WHAT SHAPED THE OCEAN FLOOR?





The face of the Earth is always changing and throughout geologic history oceans have been created and destroyed. Modern geologic evidence indicates that the ocean bottom is moving at a rate from about one-half to six inches a year through a process called plate tectonics.

Roughly 200 million years ago the Earth's surface was very different from the familiar pattern of land we know today. All of the land masses were grouped together into one vast supercontinent called Pangaea. The rest of the globe was covered by a single great ocean known as Panthalassa.

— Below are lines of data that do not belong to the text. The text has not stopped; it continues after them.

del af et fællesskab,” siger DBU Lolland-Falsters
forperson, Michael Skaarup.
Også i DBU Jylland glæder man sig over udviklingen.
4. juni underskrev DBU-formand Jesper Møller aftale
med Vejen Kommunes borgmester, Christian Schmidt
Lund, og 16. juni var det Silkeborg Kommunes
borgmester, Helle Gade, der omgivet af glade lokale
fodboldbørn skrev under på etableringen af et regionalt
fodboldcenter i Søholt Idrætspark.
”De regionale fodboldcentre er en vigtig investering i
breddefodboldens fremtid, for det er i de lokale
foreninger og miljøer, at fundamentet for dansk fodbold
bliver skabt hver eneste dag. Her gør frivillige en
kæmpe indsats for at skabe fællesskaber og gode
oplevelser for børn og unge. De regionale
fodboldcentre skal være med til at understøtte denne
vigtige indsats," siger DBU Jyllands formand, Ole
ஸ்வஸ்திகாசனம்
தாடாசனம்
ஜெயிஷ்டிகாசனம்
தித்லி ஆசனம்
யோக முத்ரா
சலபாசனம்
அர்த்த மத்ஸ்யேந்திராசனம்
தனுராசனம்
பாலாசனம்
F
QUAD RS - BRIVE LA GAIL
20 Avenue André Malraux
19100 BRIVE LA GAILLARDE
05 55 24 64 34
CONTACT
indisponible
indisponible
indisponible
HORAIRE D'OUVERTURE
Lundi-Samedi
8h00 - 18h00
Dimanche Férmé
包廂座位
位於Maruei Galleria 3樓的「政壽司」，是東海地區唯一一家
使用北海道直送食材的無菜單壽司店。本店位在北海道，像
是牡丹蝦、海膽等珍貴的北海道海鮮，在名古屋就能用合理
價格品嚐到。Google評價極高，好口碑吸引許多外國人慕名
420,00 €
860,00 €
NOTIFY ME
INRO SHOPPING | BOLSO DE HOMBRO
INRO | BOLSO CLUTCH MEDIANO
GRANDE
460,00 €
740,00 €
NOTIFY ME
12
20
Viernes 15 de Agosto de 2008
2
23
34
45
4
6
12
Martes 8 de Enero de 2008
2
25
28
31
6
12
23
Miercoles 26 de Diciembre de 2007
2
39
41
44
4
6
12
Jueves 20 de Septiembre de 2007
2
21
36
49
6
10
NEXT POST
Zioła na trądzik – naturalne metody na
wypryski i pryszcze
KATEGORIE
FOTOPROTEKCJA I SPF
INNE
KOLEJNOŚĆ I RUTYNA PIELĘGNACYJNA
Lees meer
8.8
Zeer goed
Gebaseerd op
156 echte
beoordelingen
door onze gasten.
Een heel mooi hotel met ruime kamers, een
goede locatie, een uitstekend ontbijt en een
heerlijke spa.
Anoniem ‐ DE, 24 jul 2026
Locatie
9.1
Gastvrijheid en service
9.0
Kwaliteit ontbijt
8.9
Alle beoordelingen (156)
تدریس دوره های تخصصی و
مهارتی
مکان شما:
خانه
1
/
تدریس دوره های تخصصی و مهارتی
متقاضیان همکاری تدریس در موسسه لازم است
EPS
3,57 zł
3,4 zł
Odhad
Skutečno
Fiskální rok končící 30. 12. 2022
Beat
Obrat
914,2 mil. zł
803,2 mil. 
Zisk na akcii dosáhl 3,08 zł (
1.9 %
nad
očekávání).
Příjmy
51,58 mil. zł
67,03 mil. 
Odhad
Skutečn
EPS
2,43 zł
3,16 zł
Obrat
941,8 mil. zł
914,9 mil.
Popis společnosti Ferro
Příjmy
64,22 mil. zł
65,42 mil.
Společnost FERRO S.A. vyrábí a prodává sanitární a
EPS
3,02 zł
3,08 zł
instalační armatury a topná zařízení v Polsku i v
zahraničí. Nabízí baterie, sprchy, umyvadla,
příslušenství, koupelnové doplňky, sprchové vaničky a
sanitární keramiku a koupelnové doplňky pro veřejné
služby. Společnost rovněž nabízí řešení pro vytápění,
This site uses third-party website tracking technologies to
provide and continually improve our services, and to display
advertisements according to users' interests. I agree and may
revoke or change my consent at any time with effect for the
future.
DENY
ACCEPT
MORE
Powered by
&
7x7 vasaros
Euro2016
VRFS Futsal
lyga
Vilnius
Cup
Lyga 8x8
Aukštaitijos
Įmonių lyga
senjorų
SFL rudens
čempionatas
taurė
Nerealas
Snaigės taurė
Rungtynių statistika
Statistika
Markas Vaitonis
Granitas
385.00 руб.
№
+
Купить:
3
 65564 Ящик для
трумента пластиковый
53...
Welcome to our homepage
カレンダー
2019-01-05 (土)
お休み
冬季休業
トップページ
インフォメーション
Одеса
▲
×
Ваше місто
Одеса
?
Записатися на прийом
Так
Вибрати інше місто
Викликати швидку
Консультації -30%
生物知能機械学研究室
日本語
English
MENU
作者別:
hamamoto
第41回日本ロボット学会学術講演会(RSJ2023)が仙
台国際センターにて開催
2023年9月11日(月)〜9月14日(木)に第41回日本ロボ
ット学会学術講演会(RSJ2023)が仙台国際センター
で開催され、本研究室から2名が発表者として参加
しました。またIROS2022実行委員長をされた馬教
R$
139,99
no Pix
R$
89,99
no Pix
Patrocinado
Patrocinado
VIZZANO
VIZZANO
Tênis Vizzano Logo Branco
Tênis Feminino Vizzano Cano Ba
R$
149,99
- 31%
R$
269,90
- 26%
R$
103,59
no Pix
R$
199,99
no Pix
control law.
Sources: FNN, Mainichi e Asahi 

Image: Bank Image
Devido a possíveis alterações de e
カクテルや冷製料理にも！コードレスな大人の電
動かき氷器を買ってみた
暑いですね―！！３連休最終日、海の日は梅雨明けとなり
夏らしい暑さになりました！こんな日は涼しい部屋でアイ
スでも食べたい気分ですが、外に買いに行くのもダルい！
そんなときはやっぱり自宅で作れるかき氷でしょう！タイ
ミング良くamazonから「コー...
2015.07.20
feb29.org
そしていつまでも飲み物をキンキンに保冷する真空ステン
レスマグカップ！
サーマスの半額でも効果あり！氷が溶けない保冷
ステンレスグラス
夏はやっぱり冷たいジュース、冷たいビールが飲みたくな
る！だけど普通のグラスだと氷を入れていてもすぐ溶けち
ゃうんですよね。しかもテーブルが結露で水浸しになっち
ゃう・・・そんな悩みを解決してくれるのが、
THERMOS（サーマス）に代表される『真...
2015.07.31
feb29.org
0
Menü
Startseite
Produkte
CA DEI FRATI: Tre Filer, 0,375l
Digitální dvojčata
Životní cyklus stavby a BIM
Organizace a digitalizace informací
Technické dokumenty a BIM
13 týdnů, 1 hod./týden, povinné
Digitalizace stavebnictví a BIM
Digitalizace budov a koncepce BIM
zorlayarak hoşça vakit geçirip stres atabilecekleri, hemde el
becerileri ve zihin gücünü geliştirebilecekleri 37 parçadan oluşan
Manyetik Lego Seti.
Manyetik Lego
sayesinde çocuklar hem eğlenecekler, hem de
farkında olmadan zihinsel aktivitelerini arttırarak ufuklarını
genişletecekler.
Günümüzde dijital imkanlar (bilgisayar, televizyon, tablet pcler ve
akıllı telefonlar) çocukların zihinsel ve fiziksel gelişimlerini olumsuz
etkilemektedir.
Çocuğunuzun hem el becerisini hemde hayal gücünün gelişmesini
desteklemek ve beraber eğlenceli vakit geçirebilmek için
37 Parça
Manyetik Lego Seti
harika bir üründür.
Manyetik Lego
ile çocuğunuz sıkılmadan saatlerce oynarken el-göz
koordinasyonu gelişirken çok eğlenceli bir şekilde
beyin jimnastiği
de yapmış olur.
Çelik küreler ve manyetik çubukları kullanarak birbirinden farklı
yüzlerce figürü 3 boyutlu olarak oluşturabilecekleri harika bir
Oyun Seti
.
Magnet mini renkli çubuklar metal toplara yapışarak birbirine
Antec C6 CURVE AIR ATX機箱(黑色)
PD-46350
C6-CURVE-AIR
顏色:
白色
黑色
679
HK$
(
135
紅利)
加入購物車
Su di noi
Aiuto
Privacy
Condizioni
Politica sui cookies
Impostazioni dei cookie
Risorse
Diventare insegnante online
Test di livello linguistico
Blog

Slowly, over millions of years, the great land mass split apart. The pieces began to move over the Earth's surface driven by slowly churning currents in the molten rocks beneath the Earth's hard outer layers. The gigantic plates on the Earth's crust move like a conveyor belt. As new areas of ocean floor form at mid-ocean ridges, old areas are dragged down, or subducted, into the Earth's mantle, which explains why the older rocks cannot be found.

By about 35 million years ago the pattern of land and sea was very much like it is today. But the continents are still moving and as the Atlantic and Indian oceans continue to get wider by a few inches every year, the Pacific is slowly shrinking. At the northeast corner of Africa we can see the start of a new ocean. For the last 25 million years, the Red Sea has been widening. If it continues at the same rate, in 200 million years it will be as wide as the Atlantic is today.